PROBLEM DESCRIPTION:
From the first line of the records below through the line with "21,1,0.0345,0.0530,0,0,90.0*", output each line exactly; skip the pictures.

== RECORDS SHOWN

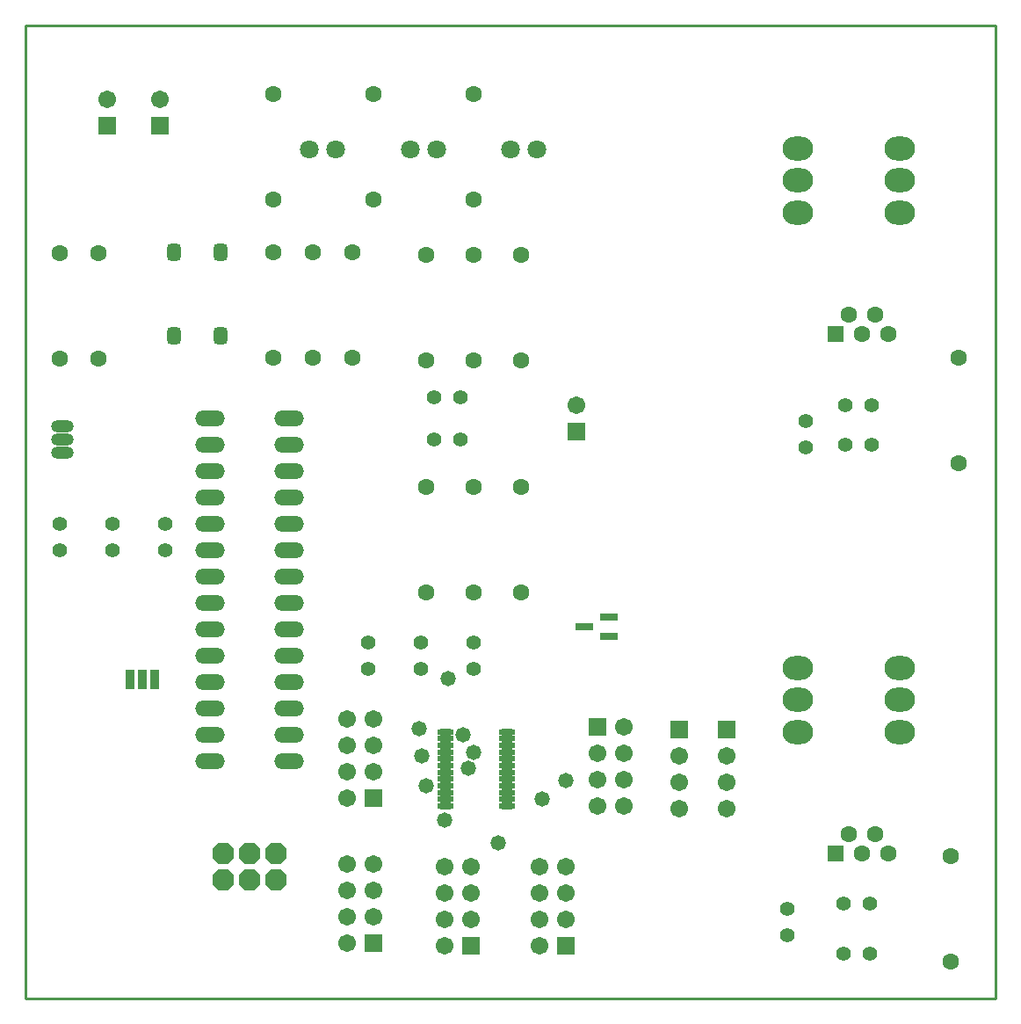
<source format=gts>
G04*
G04 #@! TF.GenerationSoftware,Altium Limited,Altium Designer,20.0.10 (225)*
G04*
G04 Layer_Color=8388736*
%FSLAX24Y24*%
%MOIN*%
G70*
G01*
G75*
%ADD12C,0.0100*%
%ADD21R,0.0651X0.0316*%
G04:AMPARAMS|DCode=22|XSize=65mil|YSize=53mil|CornerRadius=15.3mil|HoleSize=0mil|Usage=FLASHONLY|Rotation=90.000|XOffset=0mil|YOffset=0mil|HoleType=Round|Shape=RoundedRectangle|*
%AMROUNDEDRECTD22*
21,1,0.0650,0.0225,0,0,90.0*
21,1,0.0345,0.0530,0,0,90.0*
1,1,0.0305,0.0113,0.0173*
1,1,0.0305,0.0113,-0.0173*
1,1,0.0305,-0.0113,-0.0173*
1,1,0.0305,-0.0113,0.0173*
%
%ADD22ROUNDEDRECTD22*%
%ADD23O,0.0631X0.0257*%
%ADD24R,0.0360X0.0750*%
%ADD25C,0.0671*%
%ADD26R,0.0671X0.0671*%
%ADD27C,0.0552*%
%ADD28C,0.0710*%
%ADD29P,0.0888X8X202.5*%
%ADD30C,0.0631*%
%ADD31O,0.0867X0.0474*%
%ADD32O,0.0867X0.0474*%
%ADD33O,0.1120X0.0600*%
%ADD34R,0.0631X0.0631*%
%ADD35O,0.1159X0.0907*%
%ADD36C,0.0580*%
D12*
X0Y0D02*
Y36900D01*
X36800D01*
Y0D02*
Y36900D01*
X0Y0D02*
X36800D01*
D21*
X21200Y14100D02*
D03*
X22125Y14474D02*
D03*
Y13726D02*
D03*
D22*
X7386Y25125D02*
D03*
Y28279D02*
D03*
X5618Y25125D02*
D03*
Y28279D02*
D03*
D23*
X18261Y7293D02*
D03*
Y7548D02*
D03*
Y7804D02*
D03*
Y8060D02*
D03*
Y8316D02*
D03*
Y8572D02*
D03*
Y8828D02*
D03*
Y9084D02*
D03*
Y9340D02*
D03*
Y9596D02*
D03*
Y9852D02*
D03*
Y10107D02*
D03*
X15939Y7293D02*
D03*
Y7548D02*
D03*
Y7804D02*
D03*
Y8060D02*
D03*
Y8316D02*
D03*
Y8572D02*
D03*
Y8828D02*
D03*
Y9084D02*
D03*
Y9340D02*
D03*
Y9596D02*
D03*
Y9852D02*
D03*
Y10107D02*
D03*
D24*
X3948Y12100D02*
D03*
X4420D02*
D03*
X4900D02*
D03*
D25*
X19500Y5008D02*
D03*
X20500D02*
D03*
X19500Y4008D02*
D03*
X20500D02*
D03*
X19500Y3008D02*
D03*
X20500D02*
D03*
X19500Y2008D02*
D03*
X3100Y34100D02*
D03*
X5100D02*
D03*
X26600Y7200D02*
D03*
Y8200D02*
D03*
Y9200D02*
D03*
X24800Y7200D02*
D03*
Y8200D02*
D03*
Y9200D02*
D03*
X20900Y22500D02*
D03*
X22700Y7300D02*
D03*
X21700D02*
D03*
X22700Y8300D02*
D03*
X21700D02*
D03*
X22700Y9300D02*
D03*
X21700D02*
D03*
X22700Y10300D02*
D03*
X12200Y5100D02*
D03*
X13200D02*
D03*
X12200Y4100D02*
D03*
X13200D02*
D03*
X12200Y3100D02*
D03*
X13200D02*
D03*
X12200Y2100D02*
D03*
X15900Y5000D02*
D03*
X16900D02*
D03*
X15900Y4000D02*
D03*
X16900D02*
D03*
X15900Y3000D02*
D03*
X16900D02*
D03*
X15900Y2000D02*
D03*
X12200Y10600D02*
D03*
X13200D02*
D03*
X12200Y9600D02*
D03*
X13200D02*
D03*
X12200Y8600D02*
D03*
X13200D02*
D03*
X12200Y7600D02*
D03*
D26*
X20500Y2008D02*
D03*
X3100Y33100D02*
D03*
X5100D02*
D03*
X26600Y10200D02*
D03*
X24800D02*
D03*
X20900Y21500D02*
D03*
X21700Y10300D02*
D03*
X13200Y2100D02*
D03*
X16900Y2000D02*
D03*
X13200Y7600D02*
D03*
D27*
X16500Y22800D02*
D03*
X15500D02*
D03*
X16500Y21200D02*
D03*
X15500D02*
D03*
X32021Y3600D02*
D03*
X31021D02*
D03*
X32021Y1700D02*
D03*
X31021D02*
D03*
X32100Y21000D02*
D03*
X31100D02*
D03*
X32100Y22500D02*
D03*
X31100D02*
D03*
X28900Y2400D02*
D03*
Y3400D02*
D03*
X29600Y20900D02*
D03*
Y21900D02*
D03*
X17000Y13500D02*
D03*
Y12500D02*
D03*
X15000Y13500D02*
D03*
Y12500D02*
D03*
X13000Y13500D02*
D03*
Y12500D02*
D03*
X3300Y17000D02*
D03*
Y18000D02*
D03*
X1300Y17000D02*
D03*
Y18000D02*
D03*
X5300Y17000D02*
D03*
Y18000D02*
D03*
D28*
X14581Y32200D02*
D03*
X15581D02*
D03*
X18400D02*
D03*
X19400D02*
D03*
X10761D02*
D03*
X11761D02*
D03*
D29*
X9500Y5500D02*
D03*
Y4500D02*
D03*
X8500Y5500D02*
D03*
Y4500D02*
D03*
X7500Y5500D02*
D03*
Y4500D02*
D03*
D30*
X17000Y30300D02*
D03*
Y34300D02*
D03*
X10900Y24300D02*
D03*
Y28300D02*
D03*
X12400Y24300D02*
D03*
Y28300D02*
D03*
X2750Y24250D02*
D03*
Y28250D02*
D03*
X1300Y24250D02*
D03*
Y28250D02*
D03*
X9400Y24300D02*
D03*
Y28300D02*
D03*
Y30300D02*
D03*
Y34300D02*
D03*
X13200Y30300D02*
D03*
Y34300D02*
D03*
X32721Y25178D02*
D03*
X31721D02*
D03*
X31221Y25928D02*
D03*
X32221D02*
D03*
X32721Y5478D02*
D03*
X31721D02*
D03*
X31221Y6228D02*
D03*
X32221D02*
D03*
X35400Y24300D02*
D03*
Y20300D02*
D03*
X35100Y5400D02*
D03*
Y1400D02*
D03*
X15200Y19400D02*
D03*
Y15400D02*
D03*
X18800D02*
D03*
Y19400D02*
D03*
X15200Y24200D02*
D03*
Y28200D02*
D03*
X18800D02*
D03*
Y24200D02*
D03*
X17000Y15400D02*
D03*
Y19400D02*
D03*
Y28200D02*
D03*
Y24200D02*
D03*
D31*
X1400Y21700D02*
D03*
D32*
Y21200D02*
D03*
Y20700D02*
D03*
D33*
X10000Y22000D02*
D03*
Y21000D02*
D03*
Y20000D02*
D03*
Y19000D02*
D03*
Y18000D02*
D03*
Y17000D02*
D03*
Y16000D02*
D03*
Y15000D02*
D03*
Y14000D02*
D03*
Y13000D02*
D03*
Y12000D02*
D03*
Y11000D02*
D03*
Y10000D02*
D03*
Y9000D02*
D03*
X7000D02*
D03*
Y10000D02*
D03*
Y11000D02*
D03*
Y12000D02*
D03*
Y13000D02*
D03*
Y14000D02*
D03*
Y15000D02*
D03*
Y16000D02*
D03*
Y17000D02*
D03*
Y18000D02*
D03*
Y19000D02*
D03*
Y20000D02*
D03*
Y21000D02*
D03*
Y22000D02*
D03*
D34*
X30721Y25178D02*
D03*
Y5478D02*
D03*
D35*
X33158Y32241D02*
D03*
Y31020D02*
D03*
Y29800D02*
D03*
X29300D02*
D03*
Y31020D02*
D03*
Y32241D02*
D03*
X33158Y12541D02*
D03*
Y11320D02*
D03*
Y10100D02*
D03*
X29300D02*
D03*
Y11320D02*
D03*
Y12541D02*
D03*
D36*
X17000Y9340D02*
D03*
X16610Y9980D02*
D03*
X15200Y8060D02*
D03*
X16040Y12110D02*
D03*
X15904Y6770D02*
D03*
X17940Y5900D02*
D03*
X19586Y7548D02*
D03*
X14920Y10240D02*
D03*
X15040Y9200D02*
D03*
X16790Y8720D02*
D03*
X20510Y8250D02*
D03*
M02*

</source>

====

OUTPUT OF THE TASK:
<source format=gts>
G04*
G04 #@! TF.GenerationSoftware,Altium Limited,Altium Designer,20.0.10 (225)*
G04*
G04 Layer_Color=8388736*
%FSLAX24Y24*%
%MOIN*%
G70*
G01*
G75*
%ADD12C,0.0100*%
%ADD21R,0.0651X0.0316*%
G04:AMPARAMS|DCode=22|XSize=65mil|YSize=53mil|CornerRadius=15.3mil|HoleSize=0mil|Usage=FLASHONLY|Rotation=90.000|XOffset=0mil|YOffset=0mil|HoleType=Round|Shape=RoundedRectangle|*
%AMROUNDEDRECTD22*
21,1,0.0650,0.0225,0,0,90.0*
21,1,0.0345,0.0530,0,0,90.0*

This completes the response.